- INSTRUCTIONS TO FOLLOW -
Could you copy all of the records below exactly as they appear?

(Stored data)
= = = = =
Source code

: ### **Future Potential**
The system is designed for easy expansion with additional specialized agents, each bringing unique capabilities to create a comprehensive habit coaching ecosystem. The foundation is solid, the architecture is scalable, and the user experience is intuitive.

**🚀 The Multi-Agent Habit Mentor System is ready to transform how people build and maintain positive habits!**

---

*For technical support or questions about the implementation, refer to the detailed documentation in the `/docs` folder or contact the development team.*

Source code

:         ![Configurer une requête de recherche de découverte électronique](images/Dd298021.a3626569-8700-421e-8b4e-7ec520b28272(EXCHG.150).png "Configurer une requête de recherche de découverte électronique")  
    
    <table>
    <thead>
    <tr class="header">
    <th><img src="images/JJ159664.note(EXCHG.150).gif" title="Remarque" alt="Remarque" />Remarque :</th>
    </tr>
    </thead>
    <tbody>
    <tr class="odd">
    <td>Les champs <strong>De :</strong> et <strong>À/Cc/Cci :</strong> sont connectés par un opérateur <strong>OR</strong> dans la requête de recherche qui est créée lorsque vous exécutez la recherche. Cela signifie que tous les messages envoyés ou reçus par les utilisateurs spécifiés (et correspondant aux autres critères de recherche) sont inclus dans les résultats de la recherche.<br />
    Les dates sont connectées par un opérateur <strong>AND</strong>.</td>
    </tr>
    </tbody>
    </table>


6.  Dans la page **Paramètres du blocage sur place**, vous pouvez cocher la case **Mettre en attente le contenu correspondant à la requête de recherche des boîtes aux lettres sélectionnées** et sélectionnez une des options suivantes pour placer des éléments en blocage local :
= = = = =
- RESPONSE -
Source code

: ### **Future Potential**
The system is designed for easy expansion with additional specialized agents, each bringing unique capabilities to create a comprehensive habit coaching ecosystem. The foundation is solid, the architecture is scalable, and the user experience is intuitive.

**🚀 The Multi-Agent Habit Mentor System is ready to transform how people build and maintain positive habits!**

---

*For technical support or questions about the implementation, refer to the detailed documentation in the `/docs` folder or contact the development team.*

Source code

:         ![Configurer une requête de recherche de découverte électronique](images/Dd298021.a3626569-8700-421e-8b4e-7ec520b28272(EXCHG.150).png "Configurer une requête de recherche de découverte électronique")  
    
    <table>
    <thead>
    <tr class="header">
    <th><img src="images/JJ159664.note(EXCHG.150).gif" title="Remarque" alt="Remarque" />Remarque :</th>
    </tr>
    </thead>
    <tbody>
    <tr class="odd">
    <td>Les champs <strong>De :</strong> et <strong>À/Cc/Cci :</strong> sont connectés par un opérateur <strong>OR</strong> dans la requête de recherche qui est créée lorsque vous exécutez la recherche. Cela signifie que tous les messages envoyés ou reçus par les utilisateurs spécifiés (et correspondant aux autres critères de recherche) sont inclus dans les résultats de la recherche.<br />
    Les dates sont connectées par un opérateur <strong>AND</strong>.</td>
    </tr>
    </tbody>
    </table>


6.  Dans la page **Paramètres du blocage sur place**, vous pouvez cocher la case **Mettre en attente le contenu correspondant à la requête de recherche des boîtes aux lettres sélectionnées** et sélectionnez une des options suivantes pour placer des éléments en blocage local :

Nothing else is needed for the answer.